Religious houses, violence, and the limits of political consensus in early medieval León
From Firenze University Press Journal: Reti Medievali
Alvaro Carvajal Castro, Consejo Superior de Investigaciones Cientificas

Sometime in early 963 in León, in the north-west Iberian peninsula, a man called Lupi, together with a certain Agila and a group of unnamed people, broke into the house of a priest called Helyas and a nun called Sabildi. They held a group of nine people for several hours, causing injuries to them, and then set fire to the house and its goods. The episode, about which we only have a brief, incidental account, stands out in the corpus of early medieval Leonese charters for a very particular reason: although the text does not explicitly say so, there are grounds to believe that the building in question was in fact a religious house.This is one among only a handful of brief references to attacks against religious houses and clerics in early medieval León.

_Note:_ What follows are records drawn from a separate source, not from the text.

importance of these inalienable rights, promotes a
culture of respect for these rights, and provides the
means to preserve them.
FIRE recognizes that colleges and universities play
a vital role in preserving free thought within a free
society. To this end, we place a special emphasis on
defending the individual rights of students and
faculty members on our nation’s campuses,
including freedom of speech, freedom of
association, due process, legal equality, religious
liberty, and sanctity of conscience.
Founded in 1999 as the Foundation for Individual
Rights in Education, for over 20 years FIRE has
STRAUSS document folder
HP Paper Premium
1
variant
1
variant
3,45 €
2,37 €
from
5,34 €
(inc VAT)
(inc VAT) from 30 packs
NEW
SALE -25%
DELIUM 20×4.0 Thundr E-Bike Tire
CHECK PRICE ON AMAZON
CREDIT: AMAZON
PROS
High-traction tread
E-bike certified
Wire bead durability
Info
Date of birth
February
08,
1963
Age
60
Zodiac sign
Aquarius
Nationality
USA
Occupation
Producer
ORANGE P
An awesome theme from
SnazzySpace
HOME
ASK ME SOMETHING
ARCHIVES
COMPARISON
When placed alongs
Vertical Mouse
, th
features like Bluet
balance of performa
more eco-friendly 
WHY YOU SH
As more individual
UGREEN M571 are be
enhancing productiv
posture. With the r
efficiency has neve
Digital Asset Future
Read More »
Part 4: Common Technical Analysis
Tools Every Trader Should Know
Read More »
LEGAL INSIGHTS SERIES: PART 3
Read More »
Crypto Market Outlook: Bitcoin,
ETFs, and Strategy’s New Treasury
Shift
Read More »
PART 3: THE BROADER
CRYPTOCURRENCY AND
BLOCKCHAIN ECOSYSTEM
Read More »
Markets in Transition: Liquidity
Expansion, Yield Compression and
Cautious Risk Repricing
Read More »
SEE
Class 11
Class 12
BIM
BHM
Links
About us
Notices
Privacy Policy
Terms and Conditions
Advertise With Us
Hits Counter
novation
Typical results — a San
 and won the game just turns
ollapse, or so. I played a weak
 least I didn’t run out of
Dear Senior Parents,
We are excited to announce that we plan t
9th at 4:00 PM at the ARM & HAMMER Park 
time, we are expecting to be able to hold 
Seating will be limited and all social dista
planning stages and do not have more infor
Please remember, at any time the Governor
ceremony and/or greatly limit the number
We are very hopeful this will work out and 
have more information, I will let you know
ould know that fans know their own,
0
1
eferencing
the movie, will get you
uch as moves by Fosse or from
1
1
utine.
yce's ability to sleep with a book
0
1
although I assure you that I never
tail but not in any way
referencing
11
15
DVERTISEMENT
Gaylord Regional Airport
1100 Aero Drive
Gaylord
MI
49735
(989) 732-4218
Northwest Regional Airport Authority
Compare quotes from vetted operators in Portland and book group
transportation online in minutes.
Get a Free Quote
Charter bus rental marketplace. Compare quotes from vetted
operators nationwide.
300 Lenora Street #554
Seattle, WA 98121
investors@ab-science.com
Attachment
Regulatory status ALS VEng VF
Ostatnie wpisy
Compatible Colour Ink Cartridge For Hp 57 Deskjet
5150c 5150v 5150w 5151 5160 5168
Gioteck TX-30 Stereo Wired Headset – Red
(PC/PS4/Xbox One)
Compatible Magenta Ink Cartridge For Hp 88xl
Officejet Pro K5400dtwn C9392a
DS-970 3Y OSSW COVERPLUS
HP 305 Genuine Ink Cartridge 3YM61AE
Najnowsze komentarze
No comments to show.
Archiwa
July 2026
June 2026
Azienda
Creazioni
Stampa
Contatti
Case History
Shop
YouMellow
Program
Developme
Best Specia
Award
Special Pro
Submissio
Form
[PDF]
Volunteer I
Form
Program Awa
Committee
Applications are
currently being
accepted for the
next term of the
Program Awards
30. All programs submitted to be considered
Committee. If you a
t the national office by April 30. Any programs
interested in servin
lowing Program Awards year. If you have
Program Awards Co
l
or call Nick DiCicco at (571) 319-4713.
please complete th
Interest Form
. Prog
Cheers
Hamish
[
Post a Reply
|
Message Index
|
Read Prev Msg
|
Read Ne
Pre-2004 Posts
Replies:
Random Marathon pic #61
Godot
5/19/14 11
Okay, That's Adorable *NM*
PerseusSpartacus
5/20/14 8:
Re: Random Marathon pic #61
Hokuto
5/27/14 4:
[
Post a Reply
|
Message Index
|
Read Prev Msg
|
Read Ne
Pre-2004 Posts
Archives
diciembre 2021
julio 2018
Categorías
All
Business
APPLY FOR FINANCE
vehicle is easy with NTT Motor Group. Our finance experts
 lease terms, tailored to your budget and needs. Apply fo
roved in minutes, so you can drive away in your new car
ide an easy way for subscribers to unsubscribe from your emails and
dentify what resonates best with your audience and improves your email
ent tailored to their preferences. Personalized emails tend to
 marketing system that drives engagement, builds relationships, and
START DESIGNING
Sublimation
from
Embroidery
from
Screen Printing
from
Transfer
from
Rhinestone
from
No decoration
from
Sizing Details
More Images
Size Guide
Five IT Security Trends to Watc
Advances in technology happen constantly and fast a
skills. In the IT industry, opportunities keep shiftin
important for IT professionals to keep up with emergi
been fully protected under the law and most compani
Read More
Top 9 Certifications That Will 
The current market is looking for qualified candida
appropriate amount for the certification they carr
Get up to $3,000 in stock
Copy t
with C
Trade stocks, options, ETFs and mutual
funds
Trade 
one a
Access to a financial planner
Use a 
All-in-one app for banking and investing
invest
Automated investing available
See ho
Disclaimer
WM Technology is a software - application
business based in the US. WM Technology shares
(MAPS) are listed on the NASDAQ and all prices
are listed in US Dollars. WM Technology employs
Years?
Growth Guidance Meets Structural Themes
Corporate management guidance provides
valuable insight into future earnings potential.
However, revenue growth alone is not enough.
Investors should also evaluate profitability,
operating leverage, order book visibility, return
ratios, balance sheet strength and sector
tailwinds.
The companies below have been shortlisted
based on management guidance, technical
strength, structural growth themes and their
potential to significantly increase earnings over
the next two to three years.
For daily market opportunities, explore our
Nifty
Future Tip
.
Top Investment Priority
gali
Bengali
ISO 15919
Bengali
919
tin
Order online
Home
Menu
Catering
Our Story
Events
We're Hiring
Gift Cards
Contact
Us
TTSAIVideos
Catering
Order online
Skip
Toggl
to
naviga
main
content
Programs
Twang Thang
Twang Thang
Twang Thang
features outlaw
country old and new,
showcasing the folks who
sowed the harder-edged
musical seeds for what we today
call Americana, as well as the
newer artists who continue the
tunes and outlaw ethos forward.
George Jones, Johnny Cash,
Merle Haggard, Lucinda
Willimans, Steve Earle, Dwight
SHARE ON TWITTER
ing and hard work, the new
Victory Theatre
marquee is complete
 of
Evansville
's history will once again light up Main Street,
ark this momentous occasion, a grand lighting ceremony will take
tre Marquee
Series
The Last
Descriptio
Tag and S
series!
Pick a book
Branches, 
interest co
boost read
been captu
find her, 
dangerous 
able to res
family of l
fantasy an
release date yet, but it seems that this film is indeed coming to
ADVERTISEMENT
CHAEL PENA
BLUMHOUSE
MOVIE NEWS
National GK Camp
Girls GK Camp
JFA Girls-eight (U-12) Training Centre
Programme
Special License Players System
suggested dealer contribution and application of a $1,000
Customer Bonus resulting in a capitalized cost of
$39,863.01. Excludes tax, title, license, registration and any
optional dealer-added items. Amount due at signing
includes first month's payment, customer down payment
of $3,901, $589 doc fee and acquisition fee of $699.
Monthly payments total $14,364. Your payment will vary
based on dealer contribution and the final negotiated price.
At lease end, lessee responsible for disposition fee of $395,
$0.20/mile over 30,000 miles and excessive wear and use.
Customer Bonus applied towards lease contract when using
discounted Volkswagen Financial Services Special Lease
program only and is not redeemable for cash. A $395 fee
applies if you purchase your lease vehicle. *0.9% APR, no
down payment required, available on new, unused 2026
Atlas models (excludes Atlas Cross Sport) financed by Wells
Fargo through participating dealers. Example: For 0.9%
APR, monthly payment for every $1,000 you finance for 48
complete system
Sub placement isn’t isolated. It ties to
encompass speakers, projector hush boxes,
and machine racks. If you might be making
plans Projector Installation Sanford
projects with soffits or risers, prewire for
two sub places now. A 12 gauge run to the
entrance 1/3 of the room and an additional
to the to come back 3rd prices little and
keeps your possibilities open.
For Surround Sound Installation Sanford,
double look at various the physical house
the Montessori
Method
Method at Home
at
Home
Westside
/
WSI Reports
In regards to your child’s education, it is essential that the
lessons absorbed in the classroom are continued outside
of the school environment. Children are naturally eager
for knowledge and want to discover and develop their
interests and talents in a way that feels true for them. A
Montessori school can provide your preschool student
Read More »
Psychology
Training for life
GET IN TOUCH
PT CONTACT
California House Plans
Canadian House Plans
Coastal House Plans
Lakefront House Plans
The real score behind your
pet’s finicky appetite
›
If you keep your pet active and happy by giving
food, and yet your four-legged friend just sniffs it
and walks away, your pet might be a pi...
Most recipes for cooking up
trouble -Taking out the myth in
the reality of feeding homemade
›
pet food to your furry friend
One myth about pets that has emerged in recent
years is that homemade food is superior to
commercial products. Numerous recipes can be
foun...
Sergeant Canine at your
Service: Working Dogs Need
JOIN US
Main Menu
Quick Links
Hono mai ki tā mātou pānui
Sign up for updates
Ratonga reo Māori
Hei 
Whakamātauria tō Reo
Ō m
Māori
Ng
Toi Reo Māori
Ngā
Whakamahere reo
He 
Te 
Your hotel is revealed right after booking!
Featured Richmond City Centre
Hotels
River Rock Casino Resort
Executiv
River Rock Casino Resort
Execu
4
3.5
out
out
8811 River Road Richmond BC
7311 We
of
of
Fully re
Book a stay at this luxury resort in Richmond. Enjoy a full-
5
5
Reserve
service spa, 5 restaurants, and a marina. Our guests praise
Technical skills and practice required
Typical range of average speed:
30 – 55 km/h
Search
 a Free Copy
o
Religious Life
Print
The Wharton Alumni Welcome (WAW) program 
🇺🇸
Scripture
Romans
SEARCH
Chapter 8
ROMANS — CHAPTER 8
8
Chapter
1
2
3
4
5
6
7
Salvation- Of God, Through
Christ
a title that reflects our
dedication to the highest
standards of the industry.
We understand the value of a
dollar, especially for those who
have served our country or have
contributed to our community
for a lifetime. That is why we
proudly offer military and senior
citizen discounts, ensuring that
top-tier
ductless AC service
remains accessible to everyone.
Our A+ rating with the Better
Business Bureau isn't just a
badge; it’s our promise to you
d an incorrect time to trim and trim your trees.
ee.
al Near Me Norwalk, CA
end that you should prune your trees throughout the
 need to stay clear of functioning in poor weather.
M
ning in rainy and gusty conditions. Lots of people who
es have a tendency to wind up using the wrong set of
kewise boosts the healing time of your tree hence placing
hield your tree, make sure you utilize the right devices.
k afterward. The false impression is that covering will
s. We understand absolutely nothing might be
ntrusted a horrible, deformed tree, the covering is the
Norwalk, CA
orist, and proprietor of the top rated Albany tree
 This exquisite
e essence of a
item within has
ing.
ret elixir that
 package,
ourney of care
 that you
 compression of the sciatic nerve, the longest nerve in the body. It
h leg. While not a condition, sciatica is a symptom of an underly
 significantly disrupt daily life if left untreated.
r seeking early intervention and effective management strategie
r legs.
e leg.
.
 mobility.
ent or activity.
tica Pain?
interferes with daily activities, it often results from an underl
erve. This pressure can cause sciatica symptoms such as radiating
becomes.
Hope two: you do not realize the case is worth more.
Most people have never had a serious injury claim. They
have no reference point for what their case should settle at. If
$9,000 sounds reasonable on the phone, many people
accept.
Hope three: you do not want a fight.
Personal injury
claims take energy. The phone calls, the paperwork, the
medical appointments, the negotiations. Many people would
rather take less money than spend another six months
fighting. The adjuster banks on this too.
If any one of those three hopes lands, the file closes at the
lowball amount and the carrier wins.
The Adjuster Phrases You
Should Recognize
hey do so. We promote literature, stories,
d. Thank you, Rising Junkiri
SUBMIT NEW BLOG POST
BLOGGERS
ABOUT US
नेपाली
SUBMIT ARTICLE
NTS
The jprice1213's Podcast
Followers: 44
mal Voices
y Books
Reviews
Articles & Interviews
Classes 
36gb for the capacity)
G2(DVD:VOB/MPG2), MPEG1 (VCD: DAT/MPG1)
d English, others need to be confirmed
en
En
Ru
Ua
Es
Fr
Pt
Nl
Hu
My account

In one exceptional instance, the protagonist was a nameless crowd, which assaulted a monastery in the city of León upon hearing that the nuns had committed adultery and some had got-ten pregnant2. In the rest of the cases, the attackers were named, non-aristocratic individuals acting against churches and monasteries in rural locations, either alone or, most frequently, at the head of small groups of attackers.These events stand in stark contrast to what is portrayed in most charters from these centuries and in the related historiography, namely that this was a period in which individuals and families of very varied social standing strove to found religious houses — the so-called proprietary churches and monasteries — as a means to consolidate and enhance their social position. Conflicts over their control were not infrequent, but in León recorded attacks against churches and monasteries most commonly report either destruction caused by Muslim troops from Al-Andalus, or the appropriation of ecclesiastical property by aristocrats. How, then, are we to explain this other sort of attacks?
These records are part of a few dozen incidental references to violent actions, from petty theft to sexual assault and homicide, extant in León’s early medieval written record. The charters mention the episodes only in passing, either to justify the payment of a fine — which, when recorded, are usually paid in land — or to explain how a piece of land had been acquired, and thus to legitimise the capacity of an actor to dispose of it5. This reflects the overall nature of the charter record, which mainly comprises records of land transactions, most of them made on behalf of ecclesiastical institutions.